I deny affiliation with that group even though when I empty my pocket at the end of each day I do segregate the pennies and deposit them in a small container. What else is there to do with them? I understand that some people throw them away, but I cannot bring myself to take such an action. My collection never amounts to much because another family member will periodically empty the container, count, roll and exchange the pennies for some real money, perhaps as much as a dollar or maybe even two.

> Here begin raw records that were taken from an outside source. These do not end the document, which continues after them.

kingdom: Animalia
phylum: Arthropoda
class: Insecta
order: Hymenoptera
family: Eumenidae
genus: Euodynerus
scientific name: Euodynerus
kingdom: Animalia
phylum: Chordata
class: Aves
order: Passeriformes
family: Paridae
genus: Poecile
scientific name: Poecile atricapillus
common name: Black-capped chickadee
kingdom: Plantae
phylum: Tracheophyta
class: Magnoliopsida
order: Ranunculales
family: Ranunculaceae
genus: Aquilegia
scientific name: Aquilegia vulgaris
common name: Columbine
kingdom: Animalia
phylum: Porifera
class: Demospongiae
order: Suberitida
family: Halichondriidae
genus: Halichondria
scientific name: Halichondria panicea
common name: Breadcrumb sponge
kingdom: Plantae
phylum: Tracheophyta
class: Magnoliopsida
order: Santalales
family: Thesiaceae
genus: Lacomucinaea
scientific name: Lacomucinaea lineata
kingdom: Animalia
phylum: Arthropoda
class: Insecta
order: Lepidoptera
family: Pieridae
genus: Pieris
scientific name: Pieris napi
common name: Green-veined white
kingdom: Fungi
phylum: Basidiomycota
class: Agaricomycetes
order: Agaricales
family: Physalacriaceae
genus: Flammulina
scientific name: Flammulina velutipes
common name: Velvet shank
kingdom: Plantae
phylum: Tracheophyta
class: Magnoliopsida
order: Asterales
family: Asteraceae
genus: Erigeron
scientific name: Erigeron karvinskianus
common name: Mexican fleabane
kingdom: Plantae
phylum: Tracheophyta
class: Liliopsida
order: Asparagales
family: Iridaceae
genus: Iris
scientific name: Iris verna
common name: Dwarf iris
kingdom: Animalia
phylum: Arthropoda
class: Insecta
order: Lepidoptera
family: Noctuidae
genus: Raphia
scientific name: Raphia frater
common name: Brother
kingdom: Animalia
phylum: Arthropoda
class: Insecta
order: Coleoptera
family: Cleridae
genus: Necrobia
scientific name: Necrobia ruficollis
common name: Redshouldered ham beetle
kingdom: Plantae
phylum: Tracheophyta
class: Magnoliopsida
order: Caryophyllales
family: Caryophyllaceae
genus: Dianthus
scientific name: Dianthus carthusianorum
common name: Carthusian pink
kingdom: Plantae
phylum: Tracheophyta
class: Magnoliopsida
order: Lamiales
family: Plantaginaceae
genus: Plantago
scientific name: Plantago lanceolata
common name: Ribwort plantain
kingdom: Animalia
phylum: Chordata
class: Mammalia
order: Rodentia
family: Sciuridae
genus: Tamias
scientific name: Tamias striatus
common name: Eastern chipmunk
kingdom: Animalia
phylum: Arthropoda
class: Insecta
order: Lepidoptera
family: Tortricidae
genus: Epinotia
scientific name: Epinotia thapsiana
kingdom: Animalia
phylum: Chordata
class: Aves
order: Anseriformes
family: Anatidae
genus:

It isn’t the value of the penny that attracts those coffee can savers. It’s the lore, the mystique. They remember the display of penny candy at the corner store, and the wide selection it offered, and they occasionally recall innocent times spent long ago in a penny arcade, which was filled with various intriguing games and machines. Insert a penny or two in the slot, and wheels began whirring, lights began flashing, bells began ringing, and the action was underway. Others may remember their introduction to gambling, either pitching pennies against the wall to see who could get closest to the target or else learning the rudiments of penny ante draw poker.

Some others recall the wisdom that created an aura that surrounds the penny. I think of them still: “A penny saved is a penny earned,” is probably the one most often cited, but I always preferred: “Save the pennies and the dollars will take care of themselves.” There is real optimism in that axiom, but, even when practiced diligently, it is a long and sometimes disheartening road to wealth.

Yes, there are groups of people for whom the penny is a revered icon. From time to time, some congressman or Washington bureaucrat will suggest that the penny should be eliminated, no longer be minted. Abandon the penny, they say. It is a familiar proposal, a proposal made periodically by well-meaning individuals, and it never fails to unleash a storm of protest from the penny lovers. They want the penny preserved at all cost.

The preservation of the penny is a truly costly undertaking. Even though it has come to be regarded as somewhat irrelevant, the US Mint needs to produce more each year. It is a losing proposition, as you may have heard. Each penny costs about 1.7 cents to produce, so the government is losing $50 million each year by keeping pennies in circulation. The mint needs to produce about seven billion new ones each year---that’s billion with a “b”---partly because some pennies wear out or are lost or discarded, but mostly because people insist on hoarding them.

Because it is so beloved, there seems to be little chance the penny will be abandoned. It has too many lobbyists at every level. Zinc producers are among the leading supporters of the continued coinage of the penny, and with good reason. Once pennies were primarily a copper alloy, but copper became far too expensive; the copper in each coin was worth more than the penny. Various formulations were tested and the Mint in 1982 settled on a mixture that is 97.5 percent zinc and 2.5 percent copper cladding. Naturally, the price of zinc has been rising, creating the annual penny losses for the US Treasury.

The nickel is an even bigger problem. Each nickel costs the Mint about a dime to manufacture and you cannot stay in business very long with that kind of a structure. The Mint sells coins to the Treasury at face value. Nickels used to be good for parking meters and coin telephones, but those uses have faded with rising costs. Still, they still play a role in retail dealings.

If the penny and the nickel are loss leaders for the Mint, the dollar coin is a major profit item. It only costs about 20 cents to make, assisting the Mint in its obligation to break even.

As for my own approach, since it is still comforting to have some change jingling in your pocket, I seldom leave the house without a few quarters. In the current economy, they’re still good for some uses, but not for very many.